A trip to the spa used to mean you were getting a sandwich. These days, it means you're heading for a pedicure. Fóumami, a new pan-Asian sandwich spot in the Financial District, hopes you'll have it both ways, and swallow a dose of well-being along with lunch. Fóumami resides not far from Chinatown, where Vietnamese bánh mì joints abound, worthy adversaries offering one of the cheapest, most bountiful ways to eat on the go. It seems Fóumami hopes to deliver more than just sandwiches: the menu rings with lifestyle marketing, promising fuel for business meetings and even the gym. IKEAesque modernism is the décor at Fóumami, which shares a wall with a Fitcorp. Its lunching clientele are clad in clean, pressed suits.
Fóumami's sandwiches are served on shao bing: flaky, chewy flatbread of Chinese tradition. The fillings, however, share a more complex genealogy, as Fóumami dabbles in Chinese, Japanese, and Korean inspiration. Cheerful staff recommended the sliced grilled-ribeye sandwich ($7.95), and with good cause: tender slices of marinated, marbled meat nestles with sautéed onions, contrasted freshly with cilantro and cucumber. Many of Fóumami's meats are prepared slowly, then cooled. Choices include braised pork loin or beef brisket, both $7.95. But chilling dampens flavor, and the cold sliced pork was a bit dry. Chicken Katsu ($7.35) wouldn't be my gym buddy; the sandwich stuffs a bing with tasty panko-crusted white meat, cabbage, tomato, and sweet, pungent brown sauce.
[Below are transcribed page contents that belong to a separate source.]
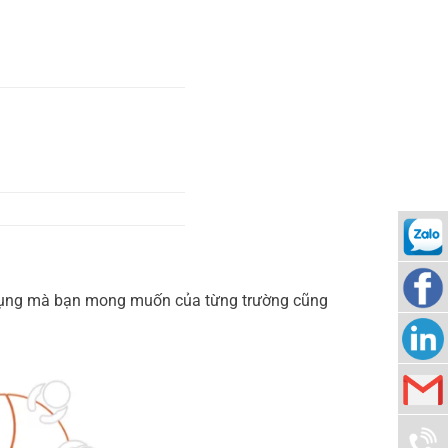
090942
ử dụng mà bạn mong muốn của từng trường cũng
Nam
Thuy
Nam
Corp
Thuy
info@n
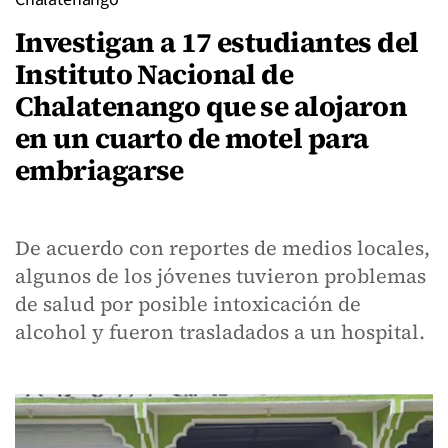
Investigan a 17 estudiantes del
Instituto Nacional de
Chalatenango que se alojaron
en un cuarto de motel para
embriagarse
De acuerdo con reportes de medios locales,
algunos de los jóvenes tuvieron problemas
de salud por posible intoxicación de
alcohol y fueron trasladados a un hospital.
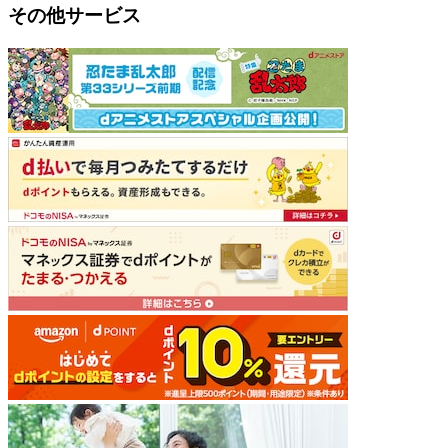
その他サービス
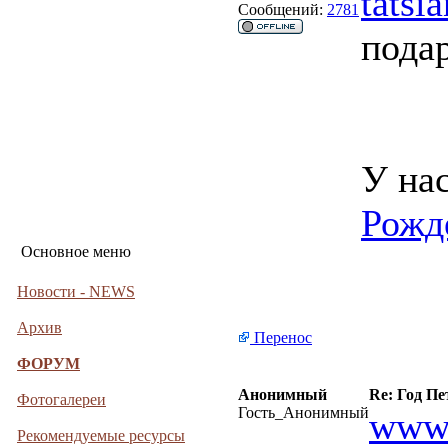
tatsi
Сообщений:
2781
подар
У нас
Рожд
Основное меню
Новости - NEWS
Архив
Перенос
ФОРУМ
Анонимный
Re: Год Пе
Фотогалереи
Гость_Анонимный
www.
Рекомендуемые ресурсы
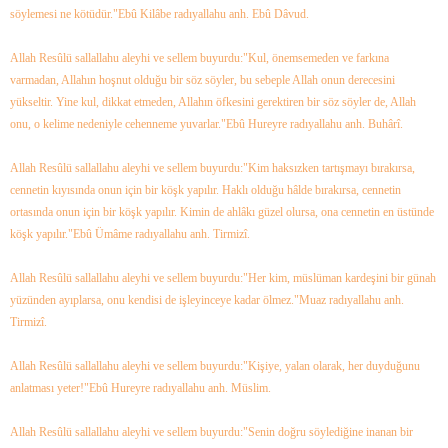
söylemesi ne kötüdür."
Ebû Kilâbe radıyallahu anh. Ebû Dâvud.
Allah Resûlü sallallahu aleyhi ve sellem buyurdu:
"Kul, önemsemeden ve farkına
varmadan, Allahın hoşnut olduğu bir söz söyler, bu sebeple Allah onun derecesini
yükseltir. Yine kul, dikkat etmeden, Allahın öfkesini gerektiren bir söz söyler de, Allah
onu, o kelime nedeniyle cehenneme yuvarlar."
Ebû Hureyre radıyallahu anh. Buhârî.
Allah Resûlü sallallahu aleyhi ve sellem buyurdu:
"Kim haksızken tartışmayı bırakırsa,
cennetin kıyısında onun için bir köşk yapılır. Haklı olduğu hâlde bırakırsa, cennetin
ortasında onun için bir köşk yapılır. Kimin de ahlâkı güzel olursa, ona cennetin en üstünde
köşk yapılır."
Ebû Ümâme radıyallahu anh. Tirmizî.
Allah Resûlü sallallahu aleyhi ve sellem buyurdu:
"Her kim, müslüman kardeşini bir günah
yüzünden ayıplarsa, onu kendisi de işleyinceye kadar ölmez."
Muaz radıyallahu anh.
Tirmizî.
Allah Resûlü sallallahu aleyhi ve sellem buyurdu:
"Kişiye, yalan olarak, her duyduğunu
anlatması yeter!"
Ebû Hureyre radıyallahu anh. Müslim.
Allah Resûlü sallallahu aleyhi ve sellem buyurdu:
"Senin doğru söylediğine inanan bir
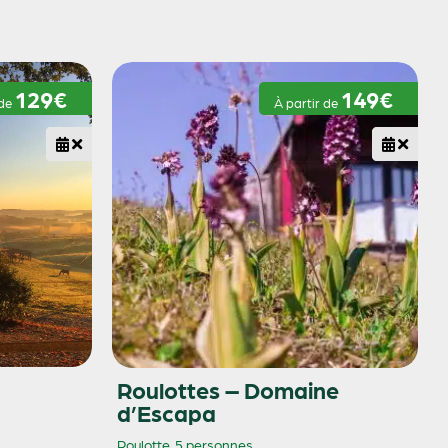
129€
149€
 de
À partir de
Roulottes – Domaine
d’Escapa
Roulotte
5 personnes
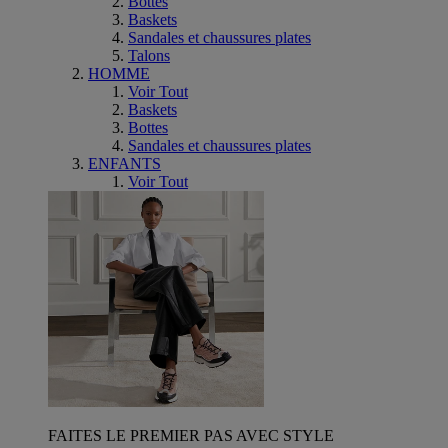
Bottes
Baskets
Sandales et chaussures plates
Talons
HOMME
Voir Tout
Baskets
Bottes
Sandales et chaussures plates
ENFANTS
Voir Tout
FAITES LE PREMIER PAS AVEC STYLE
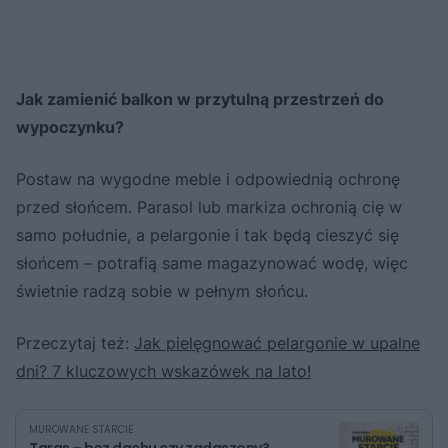
Jak zamienić balkon w przytulną przestrzeń do
wypoczynku?
Postaw na wygodne meble i odpowiednią ochronę
przed słońcem. Parasol lub markiza ochronią cię w
samo południe, a pelargonie i tak będą cieszyć się
słońcem – potrafią same magazynować wodę, więc
świetnie radzą sobie w pełnym słońcu.
Przeczytaj też:
Jak pielęgnować pelargonie w upalne
dni? 7 kluczowych wskazówek na lato!
MUROWANE STARCIE
Taras – bez dachu czy zadaszony?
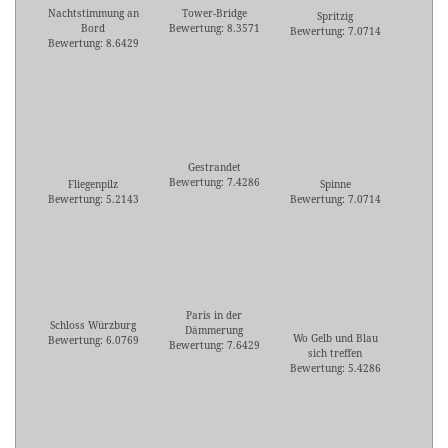
Nachtstimmung an
Tower-Bridge
Spritzig
Bord
Bewertung: 8.3571
Bewertung: 7.0714
Bewertung: 8.6429
Gestrandet
Bewertung: 7.4286
Fliegenpilz
Spinne
Bewertung: 5.2143
Bewertung: 7.0714
Paris in der
Schloss Würzburg
Dämmerung
Wo Gelb und Blau
Bewertung: 6.0769
Bewertung: 7.6429
sich treffen
Bewertung: 5.4286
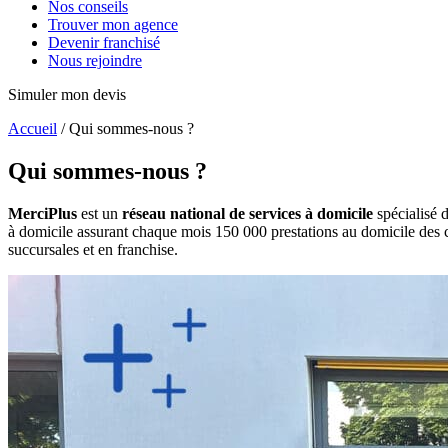
Nos conseils
Trouver mon agence
Devenir franchisé
Nous rejoindre
Simuler mon devis
Accueil
/
Qui sommes-nous ?
Qui sommes
-nous ?
MerciPlus
est un
réseau national de services à domicile
spécialisé d
à domicile assurant chaque mois 150 000 prestations au domicile des c
succursales et en franchise.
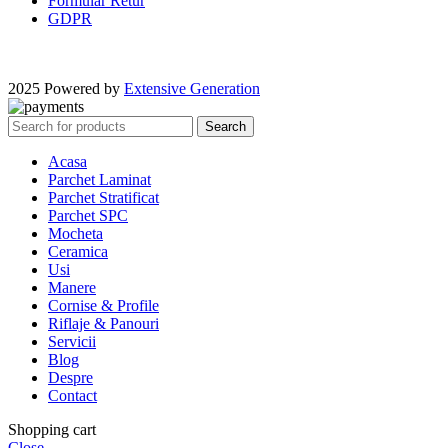
Formular Retur
GDPR
2025 Powered by
Extensive Generation
Search
Acasa
Parchet Laminat
Parchet Stratificat
Parchet SPC
Mocheta
Ceramica
Usi
Manere
Cornise & Profile
Riflaje & Panouri
Servicii
Blog
Despre
Contact
Shopping cart
Close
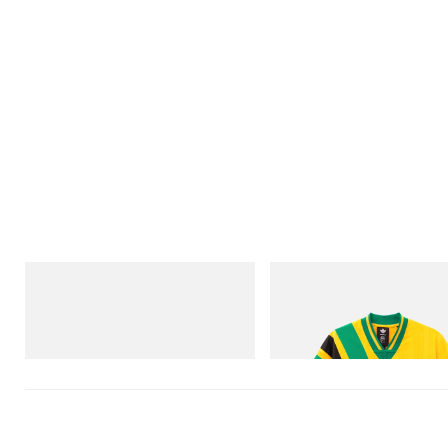
Merrell 1TRL
アディダス オリジナルス
Merrell 1TRL X Perks And Mini Cham
Adidas Originals X Brain Dead 
Storm GORE-TEX®
Football Jersey
今すぐ購入
今すぐ購入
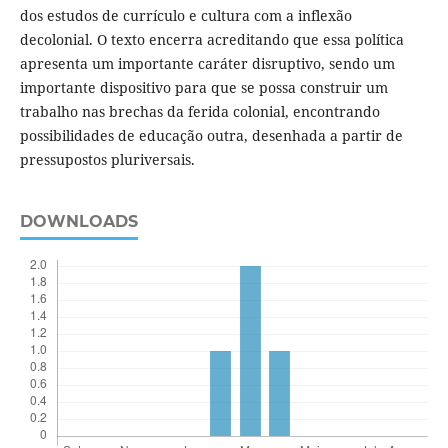
dos estudos de currículo e cultura com a inflexão
decolonial. O texto encerra acreditando que essa política
apresenta um importante caráter disruptivo, sendo um
importante dispositivo para que se possa construir um
trabalho nas brechas da ferida colonial, encontrando
possibilidades de educação outra, desenhada a partir de
pressupostos pluriversais.
DOWNLOADS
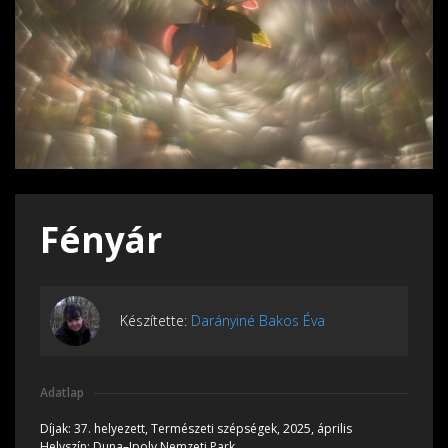
Fényár
Készítette:
Darányiné Bakos Éva
Adatlap
Díjak:
37. helyezett, Természeti szépségek, 2025, április
Helyszín:
Duna–Ipoly Nemzeti Park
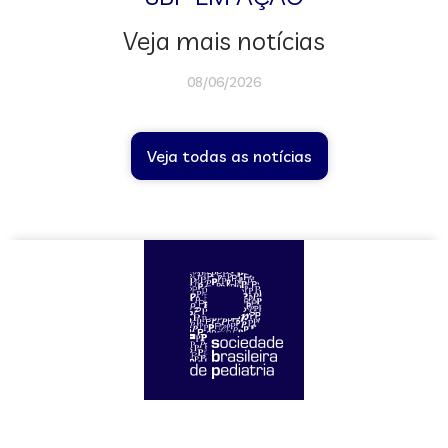
Veja mais notícias
08/06/2026
Veja todas as notícias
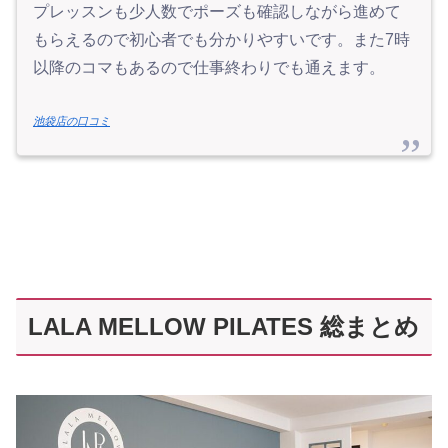
プレッスンも少人数でポーズも確認しながら進めて
もらえるので初心者でも分かりやすいです。また7時
以降のコマもあるので仕事終わりでも通えます。
池袋店の口コミ
LALA MELLOW PILATES 総まとめ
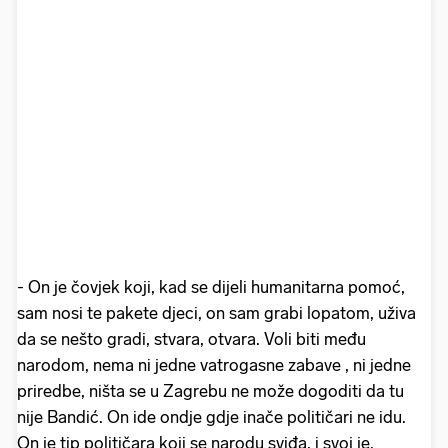
- On je čovjek koji, kad se dijeli humanitarna pomoć,
sam nosi te pakete djeci, on sam grabi lopatom, uživa
da se nešto gradi, stvara, otvara. Voli biti među
narodom, nema ni jedne vatrogasne zabave , ni jedne
priredbe, ništa se u Zagrebu ne može dogoditi da tu
nije Bandić. On ide ondje gdje inače političari ne idu.
On je tip političara koji se narodu sviđa, i svoj je.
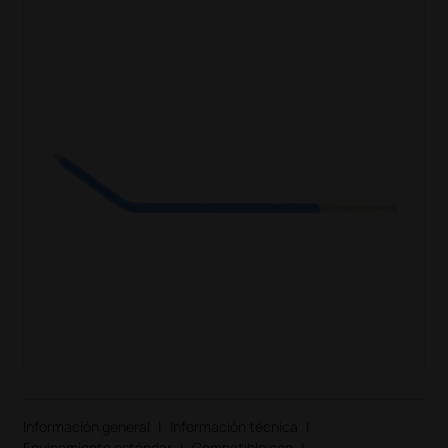
Información general
|
Información técnica
|
Equipamiento estándar
|
Compatible con
|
That's meaty matter for a place which named itself by grafting "umami," the savory fifth flavor, to a reference to the vegetarian Buddha. He'd do fine elsewhere on the menu. A soup selection rotates; when I was there, it was Japanese cream stew with corn kernels and carrot chunks suspended in velvety chowder ($5.50). Scallion pancakes share the structural qualities of the bing, toasted crust bubbling up like pizza dough, bundled in a stack for $3. Salads include buckwheat noodle and omelet topped with peanut dressing, carrots, cucumber, scallion, and cilantro ($7.55), or brisket piled over watercress ($7.95). Iced cinnamon "tea" pummels the palate with a tea-free potpourri of cinnamon bark and ginger root, dates bobbing in a heady swirl of brown sugar; it will be just right this winter when served hot. Fóumami's variety is vast, including sesame-and-sugared dessert bing ($1.50), and breakfast: egg-stuffed bing ($3.75), and date-studded, egg-fortified oatmeal ($3). For the downtown lunch crowd, Fóumami will be a welcome addition; you probably can't spend lunch with cucumber slices on your eyes, but at least they'll be on your sandwich.